Research in the laboratory of Rebecca Wingert, the Gallagher Family Associate Professor of Adult Stem Cell Research in the Department of Biological Sciences at the University of Notre Dame, has confirmed the key role of a certain small molecule in the development of kidney structures in zebrafish, a widely used model for human kidneys. The discovery could help advance understanding to address issues such as birth defects and repair of the kidney after illness or injury.
Using an innovative screen approach that graduate student Shahram Jevin Poureetezadi designed, the team exposed zebrafish embryos to small molecules, prostaglandin E2, from a chemical library of such molecules known to be active in cell development generally. The researchers wanted to identify small molecules that regulate or modify development. They discovered that activating or interrupting the prostaglandin pathway has a direct impact on the kidney, meaning that it is essential for normal development.

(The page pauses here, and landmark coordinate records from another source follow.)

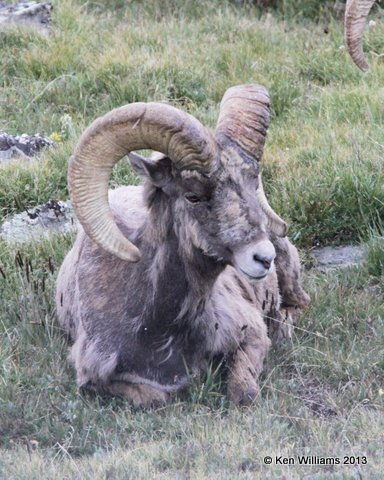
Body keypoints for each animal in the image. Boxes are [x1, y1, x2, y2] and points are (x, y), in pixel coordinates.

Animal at [56, 83, 308, 404]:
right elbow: (158, 397)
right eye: (193, 196)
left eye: (253, 186)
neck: (158, 328)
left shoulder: (252, 336)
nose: (264, 258)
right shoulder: (97, 380)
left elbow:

The discovery is the culmination of six years of work in the lab, assembling various genes that are important for making kidney cells. Now that the pieces are being connected and the role of prostaglandin is established, Wingert will turn attention to gaining a deeper molecular and mechanistic understanding of how the molecule works in kidney development, especially the gene targets of the signaling. Prostaglandin E2 regulates the formation of blood stem cells and is known to influence the choice between the formation of the liver or pancreas. Based on the new findings, Wingert speculates that prostaglandin E2 may have critical effects on renal stem cells. In the long term, she expects to investigate whether the pathway has relevance for kidneys’ regeneration or failure to regenerate.
A paper on the work, “Prostaglandin signaling regulates nephron segment patterning of renal progenitors during zebrafish kidney development,” was published in the journal eLife this week. In addition to Wingert, authors include Poureetezadi, Christina N. Cheng, Joseph M. Chambers and Bridgette E. Drummond, graduate students in her laboratory, the Center for Stem Cells and Regenerative Medicine and the Center for Zebrafish Research.